WHAT THE TASK REQUIRES: Once the line holding "42.00 per m²" is found, output it and all remaining lines of the data exactly, with every picture left out.

INPUT FOR THIS TASK:
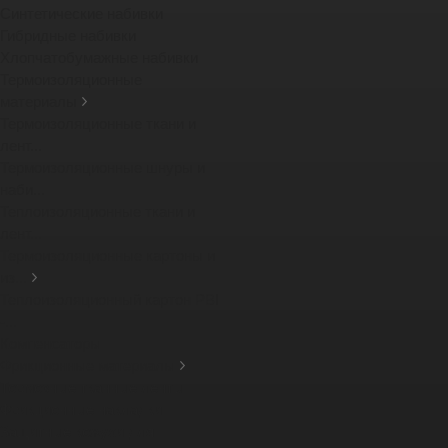
Синтетические набивки
Гибридные набивки
Хлопчатобумажные набивки
Термоизоляционные
материалы
Термоизоляционные ткани и
лент...
Термоизоляционные шнуры и
наби...
Теплоизоляционные ткани и
лент...
Термоизоляционные картоны и
из...
Теплоизоляционный картон PBI
-...
Компенсаторы
Фрикционные материалы
Тормозные тканные ленты
Фрикционные накладки
Защитные кожухи для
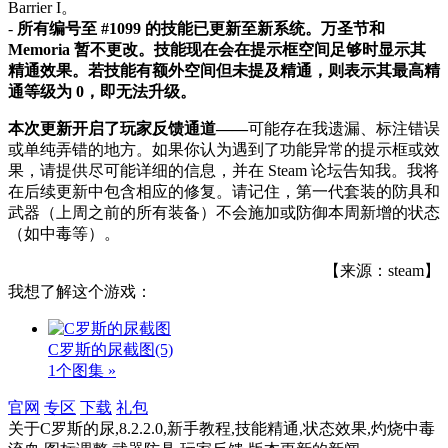
Barrier I。
-
所有编号至 #1099 的技能已更新至新系统。万圣节和
Memoria 暂不更改。技能现在会在提示框空间足够时显示其
精通效果。若技能有额外空间但未提及精通，则表示其最高精
通等级为 0，即无法升级。
本次更新开启了玩家反馈通道——
可能存在我遗漏、标注错误
或单纯弄错的地方。如果你认为遇到了功能异常的提示框或效
果，请提供尽可能详细的信息，并在 Steam 论坛告知我。我将
在后续更新中包含相应的修复。请记住，第一代套装的防具和
武器（上周之前的所有装备）不会施加或防御本周新增的状态
（如中毒等）。
【来源：steam】
我想了解这个游戏：
C罗斯的尿截图
(5)
1个图集 »
官网
专区
下载
礼包
关于
C罗斯的尿,8.2.2.0,新手教程,技能精通,状态效果,灼烧中毒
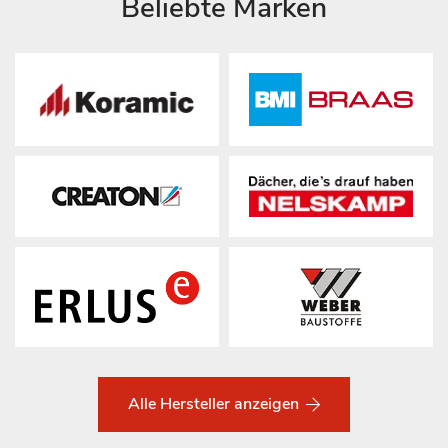
Beliebte Marken
Alle Hersteller anzeigen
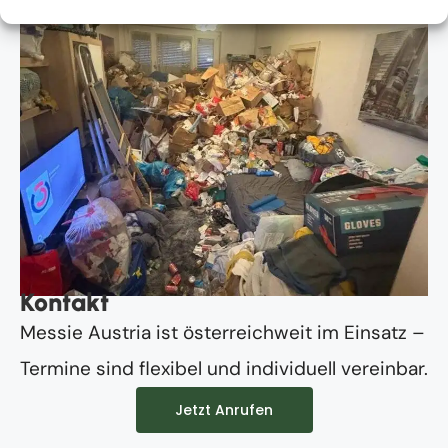
Kontakt
Messie Austria ist österreichweit im Einsatz –
Termine sind flexibel und individuell vereinbar.
Jetzt Anrufen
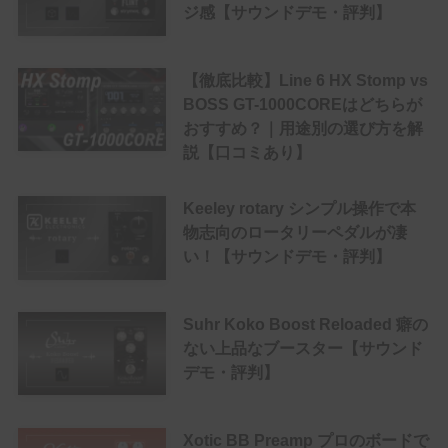
ジ感【サウンドデモ・評判】
【徹底比較】Line 6 HX Stomp vs
BOSS GT-1000COREはどちらが
おすすめ？｜用途別の選び方を解
説【口コミあり】
Keeley rotary シンプル操作で本
物志向のロータリーペダルが凄
い！【サウンドデモ・評判】
Suhr Koko Boost Reloaded 癖の
ない上品なブースター【サウンド
デモ・評判】
Xotic BB Preamp プロのボードで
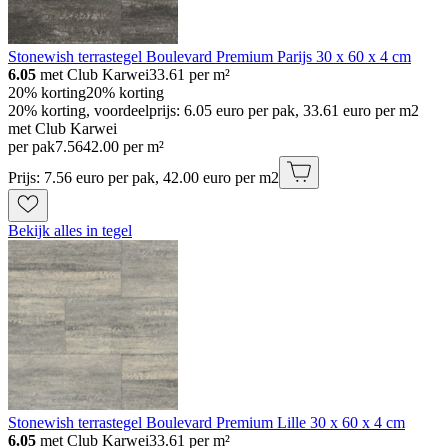
Stonewish terrastegel Boulevard Premium Parijs 30 x 60 x 4 cm
6.05
met Club Karwei
33.61
per m²
20% korting
20% korting
20% korting, voordeelprijs: 6.05 euro per pak, 33.61 euro per m2
met Club Karwei
per pak
7
.
56
42.00 per m²
Prijs: 7.56 euro per pak, 42.00 euro per m2
Bekijk alles in tegel
Stonewish terrastegel Boulevard Premium Lille 30 x 60 x 4 cm
6.05
met Club Karwei
33.61
per m²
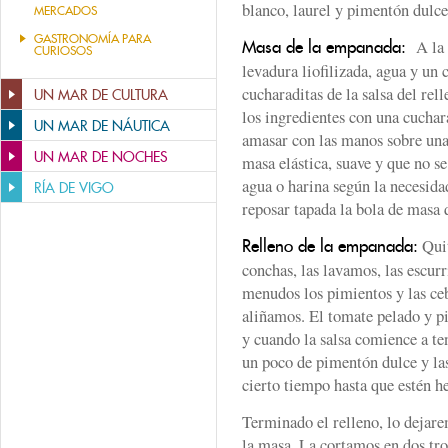
blanco, laurel y pimentón dulce
MERCADOS
GASTRONOMÍA PARA
A la h
Masa de la empanada:
CURIOSOS
levadura liofilizada, agua y un 
cucharaditas de la salsa del rel
UN MAR DE CULTURA
los ingredientes con una cucha
UN MAR DE NÁUTICA
amasar con las manos sobre una 
UN MAR DE NOCHES
masa elástica, suave y que no s
agua o harina según la necesida
RÍA DE VIGO
reposar tapada la bola de masa
Quit
Relleno de la empanada:
conchas, las lavamos, las escu
menudos los pimientos y las ceb
aliñamos. El tomate pelado y p
y cuando la salsa comience a t
un poco de pimentón dulce y la
cierto tiempo hasta que estén h
Terminado el relleno, lo dejar
la masa. La cortamos en dos troz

FINAL ANSWER:
42.00 per m²
Prijs: 7.56 euro per pak, 42.00 euro per m2
Bekijk alles in tegel
Stonewish terrastegel Boulevard Premium Lille 30 x 60 x 4 cm
6.05
met Club Karwei
33.61
per m²
blanco, laurel y pimentón dulce
MERCADOS
GASTRONOMÍA PARA
A la h
Masa de la empanada:
CURIOSOS
levadura liofilizada, agua y un 
cucharaditas de la salsa del rel
UN MAR DE CULTURA
los ingredientes con una cucha
UN MAR DE NÁUTICA
amasar con las manos sobre una 
UN MAR DE NOCHES
masa elástica, suave y que no s
agua o harina según la necesida
RÍA DE VIGO
reposar tapada la bola de masa
Quit
Relleno de la empanada:
conchas, las lavamos, las escu
menudos los pimientos y las ceb
aliñamos. El tomate pelado y p
y cuando la salsa comience a t
un poco de pimentón dulce y la
cierto tiempo hasta que estén h
Terminado el relleno, lo dejar
la masa. La cortamos en dos troz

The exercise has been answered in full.